* Task objective
Please return every line of the records below word for word, with nothing changed.

* Task input
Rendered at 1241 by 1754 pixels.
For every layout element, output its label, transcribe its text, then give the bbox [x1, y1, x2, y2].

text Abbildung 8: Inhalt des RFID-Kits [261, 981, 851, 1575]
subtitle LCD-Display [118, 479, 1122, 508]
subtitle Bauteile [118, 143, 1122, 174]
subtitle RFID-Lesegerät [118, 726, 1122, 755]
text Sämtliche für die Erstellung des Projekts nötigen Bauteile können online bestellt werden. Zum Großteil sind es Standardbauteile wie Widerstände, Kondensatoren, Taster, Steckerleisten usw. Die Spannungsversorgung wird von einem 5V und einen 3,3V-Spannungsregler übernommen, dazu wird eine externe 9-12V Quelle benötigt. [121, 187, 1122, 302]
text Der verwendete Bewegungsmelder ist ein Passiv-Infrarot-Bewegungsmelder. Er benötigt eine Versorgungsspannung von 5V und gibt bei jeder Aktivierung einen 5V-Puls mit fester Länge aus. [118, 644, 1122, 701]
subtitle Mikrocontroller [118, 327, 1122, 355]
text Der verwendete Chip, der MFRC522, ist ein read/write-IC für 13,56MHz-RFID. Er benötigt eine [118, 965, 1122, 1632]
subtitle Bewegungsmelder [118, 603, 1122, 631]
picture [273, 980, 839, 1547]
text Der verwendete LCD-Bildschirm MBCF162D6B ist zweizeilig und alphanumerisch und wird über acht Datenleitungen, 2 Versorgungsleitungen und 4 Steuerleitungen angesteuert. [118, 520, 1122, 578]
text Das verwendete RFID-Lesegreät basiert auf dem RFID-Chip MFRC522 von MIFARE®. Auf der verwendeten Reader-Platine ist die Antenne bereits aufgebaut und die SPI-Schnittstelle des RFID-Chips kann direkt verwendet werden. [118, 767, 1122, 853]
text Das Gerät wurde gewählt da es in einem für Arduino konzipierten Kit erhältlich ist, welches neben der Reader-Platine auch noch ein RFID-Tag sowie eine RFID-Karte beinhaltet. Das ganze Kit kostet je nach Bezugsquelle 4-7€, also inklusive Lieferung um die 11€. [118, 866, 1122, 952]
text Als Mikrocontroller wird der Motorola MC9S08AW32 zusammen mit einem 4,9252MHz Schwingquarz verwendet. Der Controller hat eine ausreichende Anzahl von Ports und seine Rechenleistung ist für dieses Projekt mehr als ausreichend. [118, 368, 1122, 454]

* Exercise result
Rendered at 1241 by 1754 pixels.
For every layout element, output its label, transcribe its text, then give the bbox [x1, y1, x2, y2].

text Abbildung 8: Inhalt des RFID-Kits [261, 981, 851, 1575]
subtitle LCD-Display [118, 479, 1122, 508]
subtitle Bauteile [118, 143, 1122, 174]
subtitle RFID-Lesegerät [118, 726, 1122, 755]
text Sämtliche für die Erstellung des Projekts nötigen Bauteile können online bestellt werden. Zum Großteil sind es Standardbauteile wie Widerstände, Kondensatoren, Taster, Steckerleisten usw. Die Spannungsversorgung wird von einem 5V und einen 3,3V-Spannungsregler übernommen, dazu wird eine externe 9-12V Quelle benötigt. [121, 187, 1122, 302]
text Der verwendete Bewegungsmelder ist ein Passiv-Infrarot-Bewegungsmelder. Er benötigt eine Versorgungsspannung von 5V und gibt bei jeder Aktivierung einen 5V-Puls mit fester Länge aus. [118, 644, 1122, 701]
subtitle Mikrocontroller [118, 327, 1122, 355]
text Der verwendete Chip, der MFRC522, ist ein read/write-IC für 13,56MHz-RFID. Er benötigt eine [118, 965, 1122, 1632]
subtitle Bewegungsmelder [118, 603, 1122, 631]
picture [273, 980, 839, 1547]
text Der verwendete LCD-Bildschirm MBCF162D6B ist zweizeilig und alphanumerisch und wird über acht Datenleitungen, 2 Versorgungsleitungen und 4 Steuerleitungen angesteuert. [118, 520, 1122, 578]
text Das verwendete RFID-Lesegreät basiert auf dem RFID-Chip MFRC522 von MIFARE®. Auf der verwendeten Reader-Platine ist die Antenne bereits aufgebaut und die SPI-Schnittstelle des RFID-Chips kann direkt verwendet werden. [118, 767, 1122, 853]
text Das Gerät wurde gewählt da es in einem für Arduino konzipierten Kit erhältlich ist, welches neben der Reader-Platine auch noch ein RFID-Tag sowie eine RFID-Karte beinhaltet. Das ganze Kit kostet je nach Bezugsquelle 4-7€, also inklusive Lieferung um die 11€. [118, 866, 1122, 952]
text Als Mikrocontroller wird der Motorola MC9S08AW32 zusammen mit einem 4,9252MHz Schwingquarz verwendet. Der Controller hat eine ausreichende Anzahl von Ports und seine Rechenleistung ist für dieses Projekt mehr als ausreichend. [118, 368, 1122, 454]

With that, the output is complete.